> _Data excerpts_:

■ ■ ■

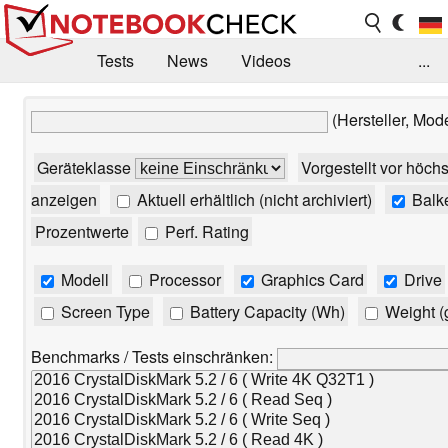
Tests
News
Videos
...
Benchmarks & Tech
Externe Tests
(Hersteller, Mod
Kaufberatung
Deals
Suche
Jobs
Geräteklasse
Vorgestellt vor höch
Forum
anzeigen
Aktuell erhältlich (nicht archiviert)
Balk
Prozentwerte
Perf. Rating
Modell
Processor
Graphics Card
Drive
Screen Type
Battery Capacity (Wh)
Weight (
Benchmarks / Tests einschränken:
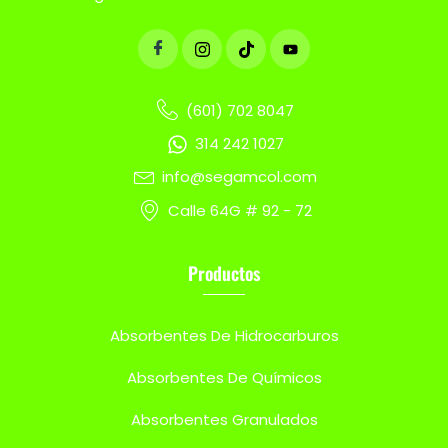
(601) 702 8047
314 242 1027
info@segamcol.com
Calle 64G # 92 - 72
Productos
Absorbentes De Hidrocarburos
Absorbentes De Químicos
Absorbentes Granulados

■ ■ ■

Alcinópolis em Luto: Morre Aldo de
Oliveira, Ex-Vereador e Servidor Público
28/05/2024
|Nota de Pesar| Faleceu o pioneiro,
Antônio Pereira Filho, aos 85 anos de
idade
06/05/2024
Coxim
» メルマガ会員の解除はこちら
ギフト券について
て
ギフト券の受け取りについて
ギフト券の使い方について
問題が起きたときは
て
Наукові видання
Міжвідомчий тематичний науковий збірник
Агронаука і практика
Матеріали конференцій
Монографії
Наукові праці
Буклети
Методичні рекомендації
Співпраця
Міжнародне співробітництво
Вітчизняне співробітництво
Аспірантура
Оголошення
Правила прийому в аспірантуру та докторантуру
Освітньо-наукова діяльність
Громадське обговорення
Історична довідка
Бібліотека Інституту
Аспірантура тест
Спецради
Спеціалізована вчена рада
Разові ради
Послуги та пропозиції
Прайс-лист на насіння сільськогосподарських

■ ■ ■

> _Work required_: Repeat exactly the lines above from the one with "de Pesar| Faleceu" up to and including the one with "Прайс-лист на насіння сільськогосподарських". No other line belongs in the reply.

> _Task solution_:
|Nota de Pesar| Faleceu o pioneiro,
Antônio Pereira Filho, aos 85 anos de
idade
06/05/2024
Coxim
» メルマガ会員の解除はこちら
ギフト券について
て
ギフト券の受け取りについて
ギフト券の使い方について
問題が起きたときは
て
Наукові видання
Міжвідомчий тематичний науковий збірник
Агронаука і практика
Матеріали конференцій
Монографії
Наукові праці
Буклети
Методичні рекомендації
Співпраця
Міжнародне співробітництво
Вітчизняне співробітництво
Аспірантура
Оголошення
Правила прийому в аспірантуру та докторантуру
Освітньо-наукова діяльність
Громадське обговорення
Історична довідка
Бібліотека Інституту
Аспірантура тест
Спецради
Спеціалізована вчена рада
Разові ради
Послуги та пропозиції
Прайс-лист на насіння сільськогосподарських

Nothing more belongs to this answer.